Copy out, unchanged, the lines in the items below from the line with "defender la justicia" up to and including the line with "автомобильные шины. Сообщаем".
======== INFORMATION GIVEN ========
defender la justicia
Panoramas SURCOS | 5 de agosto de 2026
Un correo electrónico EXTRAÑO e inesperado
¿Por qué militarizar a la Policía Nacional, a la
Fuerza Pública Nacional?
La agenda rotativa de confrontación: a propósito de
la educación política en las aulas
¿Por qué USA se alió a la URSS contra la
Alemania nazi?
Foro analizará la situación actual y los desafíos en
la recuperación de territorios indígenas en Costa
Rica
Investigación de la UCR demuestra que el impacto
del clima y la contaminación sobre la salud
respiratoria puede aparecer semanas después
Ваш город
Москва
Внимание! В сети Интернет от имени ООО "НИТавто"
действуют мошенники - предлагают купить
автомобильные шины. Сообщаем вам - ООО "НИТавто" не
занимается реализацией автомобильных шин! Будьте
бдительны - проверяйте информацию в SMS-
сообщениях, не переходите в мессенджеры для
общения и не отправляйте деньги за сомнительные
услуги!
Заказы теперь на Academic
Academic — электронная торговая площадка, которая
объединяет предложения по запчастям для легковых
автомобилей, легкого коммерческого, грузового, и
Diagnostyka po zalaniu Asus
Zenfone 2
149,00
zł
========
======== INFORMATION GIVEN ========
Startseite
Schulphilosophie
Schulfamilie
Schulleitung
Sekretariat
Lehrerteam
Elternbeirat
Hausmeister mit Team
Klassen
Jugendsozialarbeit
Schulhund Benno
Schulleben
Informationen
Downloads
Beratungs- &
========
* SOLUTION TO THIS TASK *
defender la justicia
Panoramas SURCOS | 5 de agosto de 2026
Un correo electrónico EXTRAÑO e inesperado
¿Por qué militarizar a la Policía Nacional, a la
Fuerza Pública Nacional?
La agenda rotativa de confrontación: a propósito de
la educación política en las aulas
¿Por qué USA se alió a la URSS contra la
Alemania nazi?
Foro analizará la situación actual y los desafíos en
la recuperación de territorios indígenas en Costa
Rica
Investigación de la UCR demuestra que el impacto
del clima y la contaminación sobre la salud
respiratoria puede aparecer semanas después
Ваш город
Москва
Внимание! В сети Интернет от имени ООО "НИТавто"
действуют мошенники - предлагают купить
автомобильные шины. Сообщаем вам - ООО "НИТавто" не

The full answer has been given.